"""

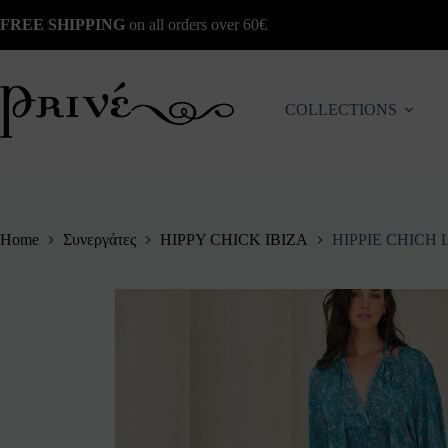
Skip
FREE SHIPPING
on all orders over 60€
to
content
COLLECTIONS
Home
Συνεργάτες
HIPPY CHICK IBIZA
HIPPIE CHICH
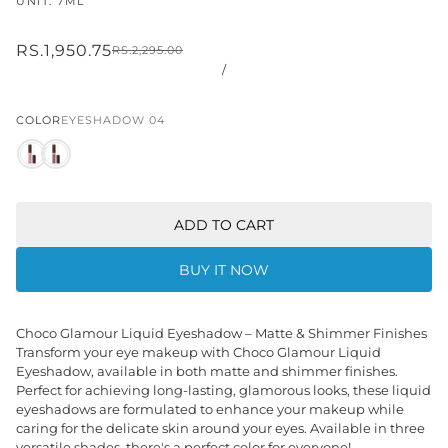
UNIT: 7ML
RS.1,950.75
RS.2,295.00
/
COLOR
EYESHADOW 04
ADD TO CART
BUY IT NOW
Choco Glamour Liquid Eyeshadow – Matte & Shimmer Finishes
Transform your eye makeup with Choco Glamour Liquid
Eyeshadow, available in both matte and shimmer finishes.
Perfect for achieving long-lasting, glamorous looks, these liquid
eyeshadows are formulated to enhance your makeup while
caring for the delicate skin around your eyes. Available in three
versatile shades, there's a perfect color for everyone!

"""

How to complete this task: Rewrite the lines above with "Choco Glamour" replaced by "Cocoa Luxe" and everything else unchanged, leaving out the pictures.

Written response:
Skip
FREE SHIPPING
on all orders over 60€
to
content
COLLECTIONS
Home
Συνεργάτες
HIPPY CHICK IBIZA
HIPPIE CHICH
UNIT: 7ML
RS.1,950.75
RS.2,295.00
/
COLOR
EYESHADOW 04
ADD TO CART
BUY IT NOW
Cocoa Luxe Liquid Eyeshadow – Matte & Shimmer Finishes
Transform your eye makeup with Cocoa Luxe Liquid
Eyeshadow, available in both matte and shimmer finishes.
Perfect for achieving long-lasting, glamorous looks, these liquid
eyeshadows are formulated to enhance your makeup while
caring for the delicate skin around your eyes. Available in three
versatile shades, there's a perfect color for everyone!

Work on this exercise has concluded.